Meds, Reds and Rockits

The BTO ringing recoveries team are in daily contact with other ringing schemes all over Europe and occasionally even America or Africa. European ringing schemes are part of EURING, which is the coordinating organisation for European bird ringing schemes and strives to coordinate and maintain good quality data and research for the benefit of wild birds.

Part of the EURING protocol is for member schemes to use a standard set of codes when referring to birds that have been ringed or recovered. The data can then be more easily shared and understood by other ringing schemes.
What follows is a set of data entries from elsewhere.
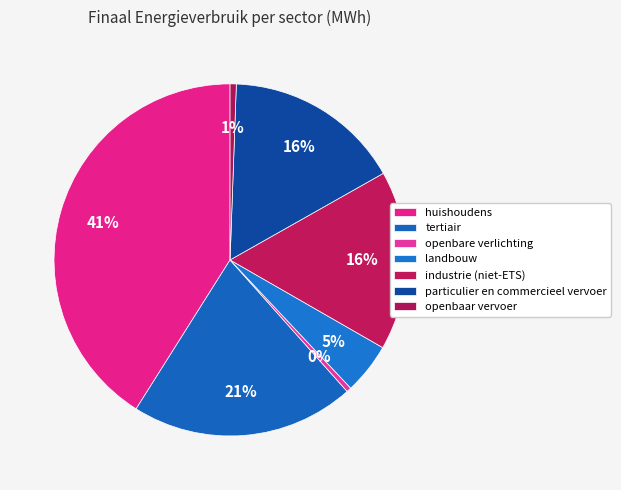

Is it true that industrie (niet-ETS) is 16% of the pie?

True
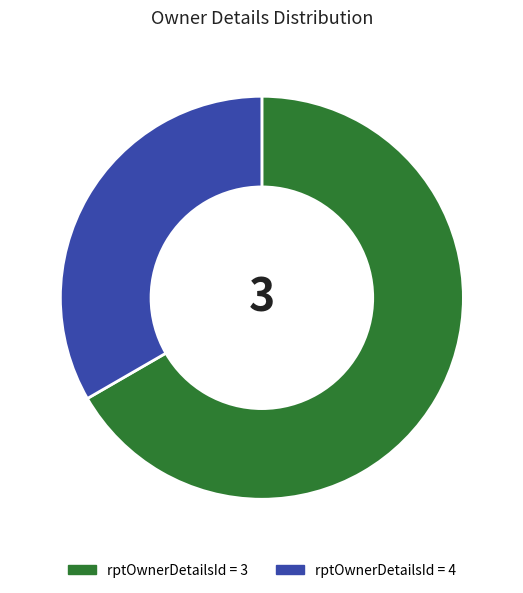

Approximately how many times larger is the value at rptOwnerDetailsId = 4 compared to rptOwnerDetailsId = 3?

0.5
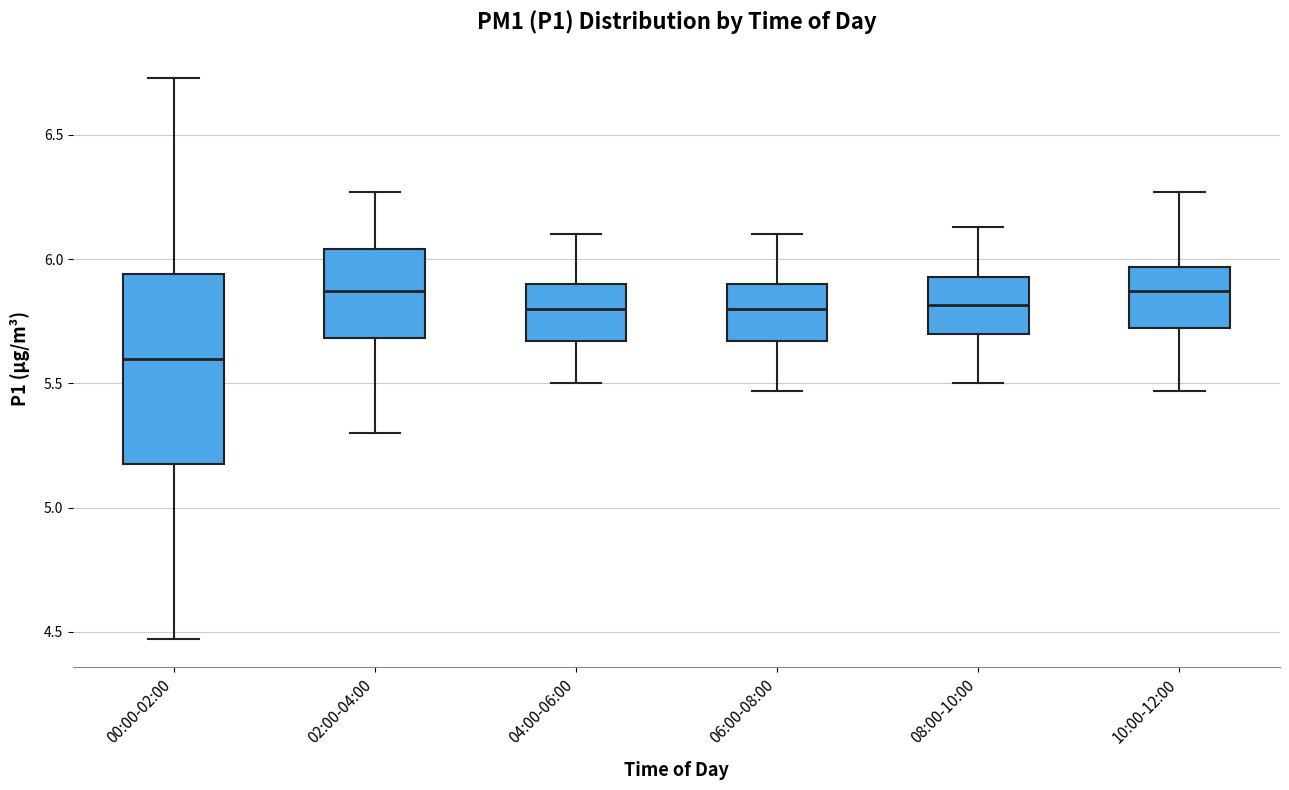

Comparing the boxes themselves (not the whiskers), which one is the tallest?

00:00-02:00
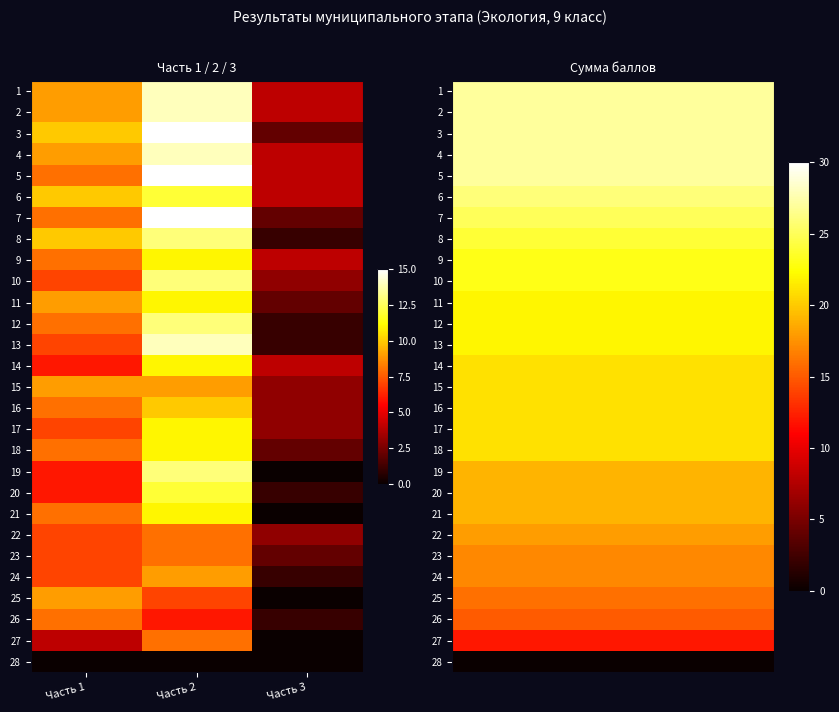

How many data points does each series have?

3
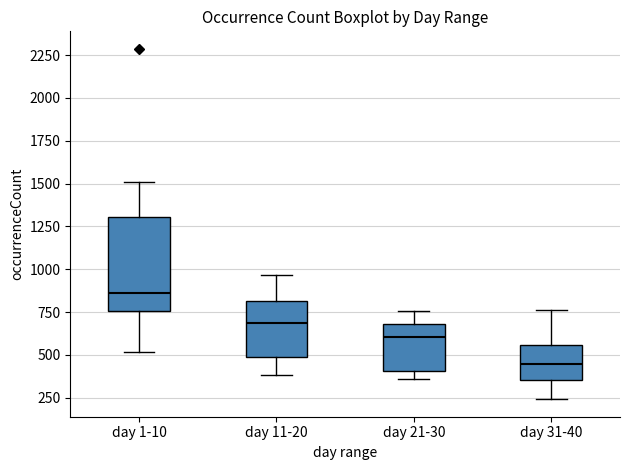

Comparing the boxes themselves (not the whiskers), which one is the tallest?

day 1-10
In the autumn, contact between the ringing schemes increases as migratory birds cross borders and seas; many foreign-ringed birds are found in Britain or Ireland as well as BTO-ringed birds being found abroad.

Looking at recent records (from October until the time of writing), there have been quite a few reports of foreign-ringed birds reaching our shores. Mediterranean Gulls from Poland are becoming a regular occurrence, with eight individuals reported since October. Other recently seen Mediterranean Gull were originally ringed in Belgium, France, Denmark and Hungary.

Ringed, colour ringed and unringed Mediterranean Gulls. Photo taken by Dawn Balmer

A sighting on 2 October of a Norwegian Little Stint on the Isle of Lewis, Outer Hebrides was really exciting, so too was a Peregrine from Finland which was seen in Norfolk.

The recovery rate for Redwing is very low, but recently there has been a scattering of interesting recoveries, as the birds start to arrive here en masse with the cold northerly air flow. A Redwing wearing a Finnish ring was caught at Wolverhampton Racecourse in early November. Another Redwing was found freshly dead after hitting a window at Charlestown of Arberlour, Moray on 24 October after being ringed 387 days previously at Akureyri, Nordur, Iceland. The most outstanding report was a Redwing which was caught at Rhostryfan, Gwynedd, Wales wearing a ring from the Czech Republic on 31 October. This bird was ringed on 10 November 2014 at Olomoucky Kraj 1,508 km away!

Redwing with a lot to eat. Photo taken by Tom Wallis

On 6 November, a non-ringer reported that a Greenfinch had hit their window at Hoddesdon, Hertford; unfortunately it didn't survive. This bird was wearing a ring that was put on in The Netherlands and if the species is confirmed, this would be the 10th record of a Greenfinch from there being reported here.

A juvenile Norwegian Rock Pipit was caught at Poole Harbour, Dorest on 3 November. It was ringed (and colour ringed) at Maletangen, More og Romsdal (1,464 km). This is one of seven Rock Pipits to be reported to us since October, all of which were colour ring sightings apart from this recapture and a bird hitting a window in Whitburn, Tyne and Wear. More information on the recoveries can be found on the Online ringing reports page.

The Norwegian Rock Pipit. Photo taken by Shaun Robson
As you can see from this round up, we are receiving lots of reports of birds ringed in more northerly countries, but we will soon also be getting records from our more southerly ringing scheme colleagues of 'our' birds that have been seen or caught whilst moving further south for winter.